HITECH Payment Data Audits

By Paul L. Hannah, Jay Sutton, and Ronald K. Wolf
| 2/10/2015

In accordance with the Health Information Technology for Economic and Clinical Health (HITECH) Act, enacted as part of the American Recovery and Reinvestment Act of 2009, the Centers for Medicare & Medicaid Services (CMS) has directed Medicare administrative contractors (MACs) to audit the data elements used to calculate Medicare electronic health record (EHR) incentive payments for certain acute care hospitals. Eligible hospitals paid under the inpatient prospective payment system and eligible critical access hospitals (CAHs) may be selected for audit by CMS.

hc-connection-hc15914-hitech-payment-250x250 The MAC, or a subcontractor of the MAC, will perform payment data audits for a specific Medicare cost reporting period. These audits are designed to validate total discharges, the number of Part A and Part C inpatient bed days, total charges, total charges attributed to charity care, and depreciable asset costs (CAHs only). The MAC reviews are separate and distinct from meaningful use audits, which assess whether eligible professionals and hospitals can support the meaningful use data submitted during attestation.

Preparing for a HITECH Payment Audit

Based on our experience with these payment data audits, we recommend that hospitals prepare for these reviews in advance as they typically are given only a few weeks to provide the requested data to the MAC or its subcontractor. Although much of the data is fairly straightforward (e.g., discharges, patient days, total charges), charges attributed to charity care is one data element that is constantly changing and typically is more difficult for hospitals to support.

Because the total amount of charity care reported can have a significant impact on the EHR incentive payment, MACs are focusing their audits on this aspect of the payment calculation. Hospitals should be prepared to share the underlying details to support the amount of charity care reported as well as to ensure that the amount reconciles with charity care data on CMS Form 2552-10, “Medicare Cost Report,” Worksheet S-10; IRS Form 990, Schedule H; and audited financial statements.

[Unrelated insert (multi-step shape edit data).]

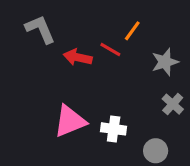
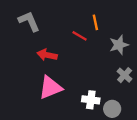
orange line: (132, 31) -> (95, 22), turned -48
red arrow: (78, 57) -> (47, 55), moved
white cross: (114, 129) -> (91, 100), moved

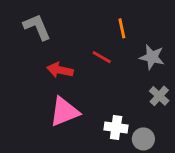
red line: (80, 36) -> (102, 57), moved
gray star: (119, 45) -> (152, 57), turned 30

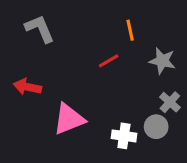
red line: (102, 57) -> (109, 61), turned -60
red arrow: (60, 70) -> (27, 87), moved
gray circle: (143, 139) -> (156, 127), moved

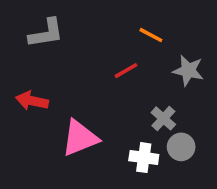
gray L-shape: (40, 29) -> (46, 33), turned 104
orange line: (130, 30) -> (151, 35), turned -50
gray cross: (170, 102) -> (163, 118), moved

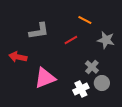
gray L-shape: (46, 33) -> (39, 31), moved
white cross: (144, 158) -> (81, 89), turned -35

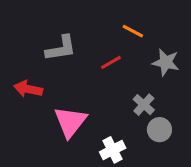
pink triangle: (45, 78) -> (70, 122), turned -30
white cross: (81, 89) -> (113, 150), moved

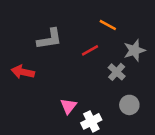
gray star: (166, 62) -> (134, 50), turned -30
gray cross: (144, 105) -> (117, 72), moved
pink triangle: (70, 122) -> (68, 106), moved, size x0.6

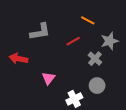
gray circle: (129, 105) -> (97, 86), moved
pink triangle: (68, 106) -> (48, 78), moved

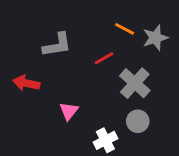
gray star: (109, 41) -> (155, 38), moved
gray cross: (95, 59) -> (135, 83), size x1.5

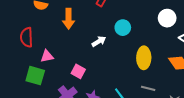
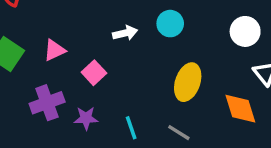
pink triangle: (47, 56) -> (55, 50), moved, turned -32
pink square: (78, 71) -> (94, 73), moved

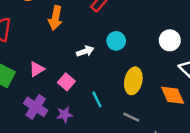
purple cross: (47, 103) -> (36, 107), turned -30
cyan line: (131, 128) -> (97, 99), moved

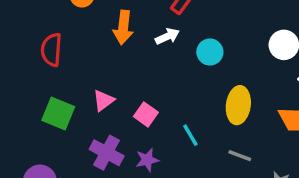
white arrow: (85, 51) -> (167, 36), moved

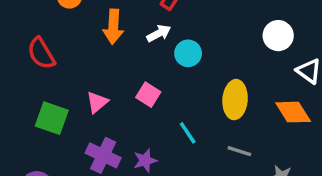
red semicircle: (51, 50) -> (41, 53), turned -32
cyan circle: (210, 52) -> (188, 53), moved
pink square: (146, 114) -> (148, 95), moved

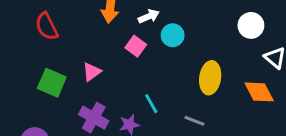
pink square: (148, 95) -> (136, 46), moved
cyan line: (188, 133) -> (151, 104), moved
gray line: (239, 151) -> (194, 121), moved

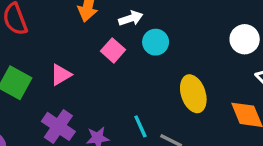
yellow ellipse: (210, 78) -> (193, 94), turned -32
cyan line: (151, 104) -> (140, 126), moved

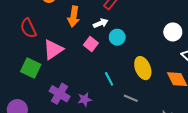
pink triangle: (61, 75) -> (53, 50), moved, size x1.5
cyan line: (140, 126) -> (109, 79), moved

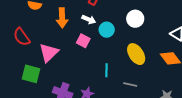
white arrow: (101, 23) -> (89, 19), turned 56
white circle: (173, 32) -> (135, 19), moved
cyan line: (109, 79) -> (106, 70), turned 40

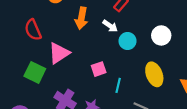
pink square: (83, 41) -> (99, 69), moved, turned 32

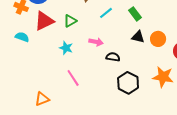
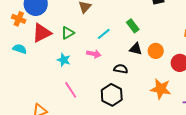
cyan line: (106, 13) -> (104, 34), moved
black semicircle: (113, 57) -> (121, 69), moved
black hexagon: (128, 83) -> (112, 95), moved

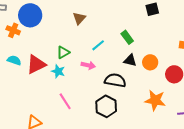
red triangle: (42, 33) -> (36, 64), moved
green triangle: (68, 33) -> (63, 52), moved
black semicircle: (121, 69) -> (115, 80), size x1.5

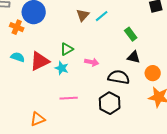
cyan line: (98, 45) -> (102, 16), moved
orange circle: (150, 62) -> (153, 73), moved
pink line: (65, 101) -> (69, 98), turned -60

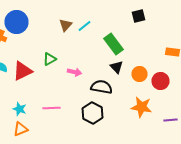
green rectangle: (131, 34) -> (114, 44), size x1.5
black triangle: (134, 57) -> (116, 67), turned 32
cyan star: (62, 68) -> (20, 109), moved
orange circle: (153, 73) -> (140, 74), moved

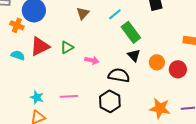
cyan line: (84, 26) -> (115, 14), moved
red triangle: (22, 71) -> (40, 46), moved
orange star: (142, 107) -> (160, 108), moved

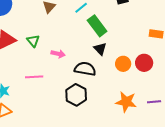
green triangle: (67, 47) -> (33, 41), turned -40
orange circle: (157, 62) -> (123, 64), moved
pink line: (69, 96) -> (34, 77), moved

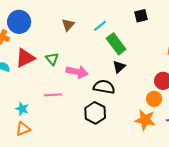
black triangle: (100, 49) -> (119, 67), turned 32
pink arrow: (58, 54) -> (77, 72), size x1.5
orange circle: (123, 64) -> (154, 99), moved

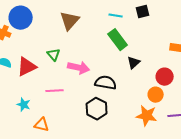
brown triangle: (68, 25) -> (70, 21), size x1.5
cyan line: (100, 26) -> (116, 16), moved, turned 48
red triangle: (25, 58) -> (27, 67), moved
black triangle: (119, 67) -> (134, 63), moved
orange triangle: (23, 129) -> (42, 125), moved, turned 35

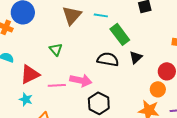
cyan line: (116, 16) -> (101, 15), moved
red triangle: (27, 67) -> (30, 74), moved
pink arrow: (79, 68) -> (81, 80), moved
black semicircle: (106, 83) -> (108, 59), moved

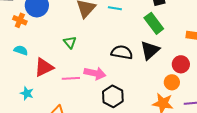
green rectangle: (120, 34) -> (154, 23), moved
black triangle: (136, 57) -> (150, 50), size x1.5
cyan star: (26, 99) -> (27, 93), moved

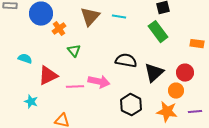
orange cross: (20, 20) -> (59, 29), moved, turned 32
black triangle: (150, 50) -> (154, 73), moved
black hexagon: (113, 96) -> (131, 105), moved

To ensure the accuracy, consistency, and validity of charity care data, we suggest that hospitals consider the following:

  • Uncompensated care should be reconciled later in the process, similar to what has historically been done with Medicare disproportionate share hospital eligibility. MACs are accepting listings of refreshed charity care charges submitted at the time of audit.
  • As with Medicare bad debt audits, MACs are employing the use of statistical sampling methodologies in their reviews of charity care charge listings (insured upper and lower sample and uninsured upper and lower sample). Requests for supporting documentation for sampled accounts include:
    • The uniform bill detailing the gross charges for the services provided and documentation of deductible and coinsurance amounts, such as reported on explanations of benefits or remittance advices
    • Charity care applications and supporting documentation, such as pay stubs, other evidence of income, bank statements, and financial portfolios

    Error rates are then established based on acceptance of the supporting documentation by the auditor. If, for example, the error rate on the sampled accounts is greater than 50 percent, only those accounts without errors will be allowed. This method of statistical sampling can result in significant disallowances of charity care, which negatively affects EHR incentive payments.
  • HITECH adjustments are incorporated with any desk review adjustments before a settlement is issued.
  • Any additional supporting documentation not furnished at time of audit will require the hospital to request a Medicare cost report reopening.

Suggested Annual Processes

To support charity care data adequately, hospitals may want to consider taking the following steps on an annual basis:

  • Maintain a charity care log for claims with dates of service during each cost report period. Retain an electronic copy of the log until the cost report is final settled.
  • Annually review the hospital’s charity care policies, and maintain supporting documentation for each cost report period.
  • Confirm that the hospital’s charity policies are being followed and that they are reflected accurately in the billing system.
  • Ensure charity care amounts are accurate. Establish separate transaction codes for bad debt and charity care, and make sure these transactions cleanly map to general ledger accounts. Clearly communicate any new charity transaction codes or changes in proposed mapping.
  • Identify the best data source to track charity care data, and consistently use it for all uncompensated care reporting.

Hospitals can help protect their EHR incentive payments by being prepared to respond to HITECH payment data audits and by having complete and accurate charity care documentation available. They should be prepared to support the amount of charity care reported and to reconcile the charity care figures reflected on various financial statements and federal reports.